━━━━━ 给定记录
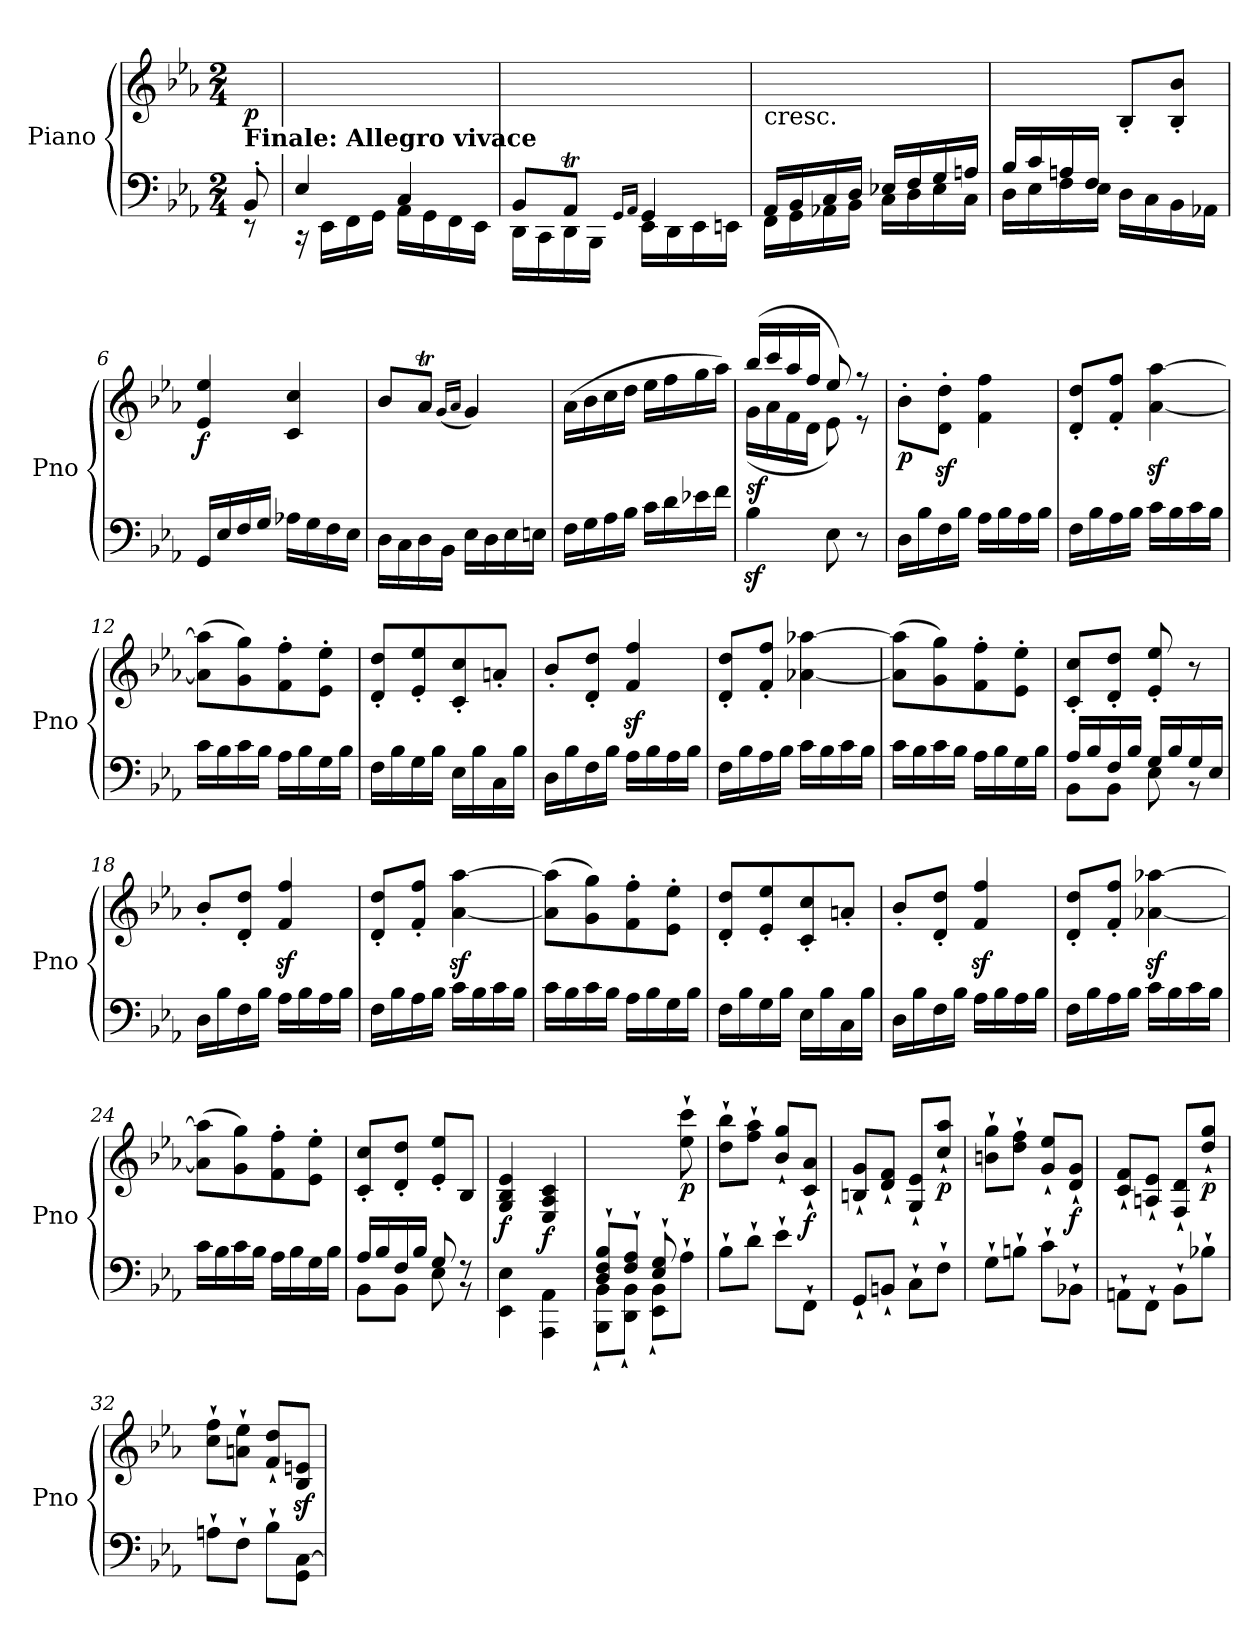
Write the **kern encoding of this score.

**kern	**kern	**dynam
*part1	*part1	*part1
*staff2	*staff1	*staff1/2
*I"Piano	*	*
*I'Pno	*	*
*clefF4	*clefG2	*
*k[b-e-a-]	*k[b-e-a-]	*
*E-:	*E-:	*
*M2/4	*M2/4	*
*MM144	*MM144	*
=1	=1	=1
*^	*	*
!	!	!LO:TX:b:B:t=Finale&colon; Allegro vivace	!
!	!	!	!LO:DY:b
8BB-'/	8r	8ryy	p
=2	=2	=2	=2
4E-/	16r	2ryy	.
.	16EE-\LL	.	.
.	16FF\	.	.
.	16GG\JJ	.	.
4C/	16AA-\LL	.	.
.	16GG\	.	.
.	16FF\	.	.
.	16EE-\JJ	.	.
=3	=3	=3	=3
8BB-/L	16DD\LL	2ryy	.
.	16CC\	.	.
8AA-T/J	16DD\	.	.
.	16BBB-\JJ	.	.
16qGG/LL	.	.	.
16qAA-/JJ	.	.	.
4GG/	16EE-\LL	.	.
.	16DD\	.	.
.	16EE-\	.	.
.	16EEn\JJ	.	.
=4	=4	=4	=4
!	!	!LO:TX:b:t=cresc.	!
16AA-/LL	16FF\LL	2ryy	.
16BB-/	16GG\	.	.
16C/	16AA-X\	.	.
16D/JJ	16BB-\JJ	.	.
16E-X/LL	16C\LL	.	.
16F/	16D\	.	.
16G/	16E-\	.	.
16An/JJ	16C\JJ	.	.
=5	=5	=5	=5
16B-/LL	16D\LL	4ryy	.
16c/	16E-\	.	.
16An/	16F\	.	.
16F/JJ	16E-\JJ	.	.
4ryy	16D\LL	8B-'/L	.
.	16C\	.	.
.	16BB-\	8B-/' 8b-/'J	.
.	16AA-X\JJ	.	.
!!LO:LB:g=z
=6	=6	=6	=6
!	!	!	!LO:DY:b
*v	*v	*	*
16GG/LL	4e-/ 4ee-/	f
16E-/	.	.
16F/	.	.
16G/JJ	.	.
16A-X\LL	4c/ 4cc/	.
16G\	.	.
16F\	.	.
16E-\JJ	.	.
=7	=7	=7
16D\LL	8b-/L	.
16C\	.	.
16D\	8a-T/J	.
16BB-\JJ	.	.
.	(<16qg/LL	.
.	16qa-/JJ	.
16E-\LL	4g/)	.
16D\	.	.
16E-\	.	.
16En\JJ	.	.
=8	=8	=8
16F\LL	(>16a-\LL	.
16G\	16b-\	.
16A-\	16cc\	.
16B-\JJ	16dd\JJ	.
16c\LL	16ee-\LL	.
16d\	16ff\	.
16e-X\	16gg\	.
16f\JJ	16aa-\JJ)	.
=9	=9	=9
*	*^	*
!	!	!	!LO:DY:b
4B-z<\	(>16bb-/LL	(>16g\LL	sf
.	16ccc/	16a-\	.
.	16aa-/	16f\	.
.	16ff/JJ	16d\JJ	.
8E-\	8ee-/)	8e-\)	.
8r	8rff	8re	.
=10	=10	=10	=10
!	!	!	!LO:DY:b
*	*v	*v	*
16D\LL	8b-'\L	p
16B-\	.	.
16F\	8d\z<' 8dd\z<'J	.
16B-\JJ	.	.
16A-\LL	4f\ 4ff\	.
16B-\	.	.
16A-\	.	.
16B-\JJ	.	.
!!LO:LB:g=z
=11	=11	=11
16F\LL	8d/' 8dd/'L	.
16B-\	.	.
16A-\	8f/' 8ff/'J	.
16B-\JJ	.	.
16c\LL	[4a-\z< [4aa-\z<	.
16B-\	.	.
16c\	.	.
16B-\JJ	.	.
=12	=12	=12
16c\LL	(>8a-\] 8aa-\]L	.
16B-\	.	.
16c\	8g\ 8gg\)	.
16B-\JJ	.	.
16A-\LL	8f\' 8ff\'	.
16B-\	.	.
16G\	8e-\' 8ee-\'J	.
16B-\JJ	.	.
=13	=13	=13
16F\LL	8d/' 8dd/'L	.
16B-\	.	.
16G\	8e-/' 8ee-/'	.
16B-\JJ	.	.
16E-\LL	8c/' 8cc/'	.
16B-\	.	.
16C\	8an'/J	.
16B-\JJ	.	.
=14	=14	=14
16D\LL	8b-'/L	.
16B-\	.	.
16F\	8d/' 8dd/'J	.
16B-\JJ	.	.
16A-\LL	4f/z< 4ff/z<	.
16B-\	.	.
16A-\	.	.
16B-\JJ	.	.
=15	=15	=15
16F\LL	8d/' 8dd/'L	.
16B-\	.	.
16A-\	8f/' 8ff/'J	.
16B-\JJ	.	.
16c\LL	[4a-X\ [4aa-X\	.
16B-\	.	.
16c\	.	.
16B-\JJ	.	.
!!LO:LB:g=z
=16	=16	=16
16c\LL	(>8a-\] 8aa-\]L	.
16B-\	.	.
16c\	8g\ 8gg\)	.
16B-\JJ	.	.
16A-\LL	8f\' 8ff\'	.
16B-\	.	.
16G\	8e-\' 8ee-\'J	.
16B-\JJ	.	.
=17	=17	=17
*^	*	*
16A-/LL	8BB-\L	8c/' 8cc/'L	.
16B-/	.	.	.
16F/	8BB-\J	8d/' 8dd/'J	.
16B-/JJ	.	.	.
16G/LL	8E-\	8e-/' 8ee-/'	.
16B-/	.	.	.
16G/	8rBB	8r	.
16E-/JJ	.	.	.
*v	*v	*	*
=18	=18	=18
16D\LL	8b-'/L	.
16B-\	.	.
16F\	8d/' 8dd/'J	.
16B-\JJ	.	.
16A-\LL	4f/z< 4ff/z<	.
16B-\	.	.
16A-\	.	.
16B-\JJ	.	.
=19	=19	=19
16F\LL	8d/' 8dd/'L	.
16B-\	.	.
16A-\	8f/' 8ff/'J	.
16B-\JJ	.	.
16c\LL	[4a-\z< [4aa-\z<	.
16B-\	.	.
16c\	.	.
16B-\JJ	.	.
=20	=20	=20
16c\LL	(>8a-\] 8aa-\]L	.
16B-\	.	.
16c\	8g\ 8gg\)	.
16B-\JJ	.	.
16A-\LL	8f\' 8ff\'	.
16B-\	.	.
16G\	8e-\' 8ee-\'J	.
16B-\JJ	.	.
!!LO:LB:g=z
=21	=21	=21
16F\LL	8d/' 8dd/'L	.
16B-\	.	.
16G\	8e-/' 8ee-/'	.
16B-\JJ	.	.
16E-\LL	8c/' 8cc/'	.
16B-\	.	.
16C\	8an'/J	.
16B-\JJ	.	.
=22	=22	=22
16D\LL	8b-'/L	.
16B-\	.	.
16F\	8d/' 8dd/'J	.
16B-\JJ	.	.
16A-\LL	4f/z< 4ff/z<	.
16B-\	.	.
16A-\	.	.
16B-\JJ	.	.
=23	=23	=23
16F\LL	8d/' 8dd/'L	.
16B-\	.	.
16A-\	8f/' 8ff/'J	.
16B-\JJ	.	.
16c\LL	[4a-X\z< [4aa-X\z<	.
16B-\	.	.
16c\	.	.
16B-\JJ	.	.
=24	=24	=24
16c\LL	(>8a-\] 8aa-\]L	.
16B-\	.	.
16c\	8g\ 8gg\)	.
16B-\JJ	.	.
16A-\LL	8f\' 8ff\'	.
16B-\	.	.
16G\	8e-\' 8ee-\'J	.
16B-\JJ	.	.
=25	=25	=25
*^	*	*
16A-/LL	8BB-\L	8c/' 8cc/'L	.
16B-/	.	.	.
16F/	8BB-\J	8d/' 8dd/'J	.
16B-/JJ	.	.	.
8G/	8E-\	8e-/' 8ee-/'L	.
8r	8r	8B-/J	.
=26	=26	=26	=26
!	!	!	!LO:DY:b
*v	*v	*	*
4EE-\ 4E-\	4G/ 4B-/ 4e-/	f
!	!	!LO:DY:b
4AAA-\ 4AA-\	4E-/ 4A-/ 4c/	f
!!LO:PB:g=z
=27	=27	=27
*^	*	*
8D/` 8F/` 8B-/`L	8BBB-\` 8BB-\`L	4.ryy	.
8F/` 8A-/`J	8DD\` 8BB-\`J	.	.
8E-/` 8G/`	8EE-\` 8BB-\`L	.	.
!	!	!	!LO:DY:b
8ryy	8A-`\J	8ee-\` 8ccc\`	p
*v	*v	*	*
=28	=28	=28
8B-`\L	8dd\` 8bb-\`L	.
8d`\J	8ff\` 8aa-\`J	.
8e-`\L	8b-/` 8gg/`L	.
!	!	!LO:DY:b
8FF`\J	8c/` 8a-/`J	f
=29	=29	=29
8GG`/L	8Bn/` 8g/`L	.
8BBn`/J	8d/` 8f/`J	.
8C`\L	8G/` 8e-/`L	.
!	!	!LO:DY:b
8F`\J	8cc/` 8aa-/`J	p
=30	=30	=30
8G`\L	8bn\` 8gg\`L	.
8Bn`\J	8dd\` 8ff\`J	.
8c`\L	8g/` 8ee-/`L	.
!	!	!LO:DY:b
8BB-X`\J	8d/` 8g/`J	f
=31	=31	=31
8AAn`\L	8c/` 8f/`L	.
8FF`\J	8An/` 8e-/`J	.
8BB-`\L	8F/` 8d/`L	.
!	!	!LO:DY:b
8B-X`\J	8dd/` 8gg/`J	p
=32	=32	=32
8An`\L	8cc\` 8ff\`L	.
8F`\J	8an\` 8ee-\`J	.
8B-`\L	8f/` 8dd/`L	.
8GG\ [8C\J	8B-/z< 8en/z<J	.
=	=	=
*-	*-	*-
━━━━━━━━━━
任务目标 – 请展示上面源记录中含有字符串“kern”的每一行，一行也不要漏掉。

完整输出 –
Write the **kern encoding of this score.
**kern	**kern	**dynam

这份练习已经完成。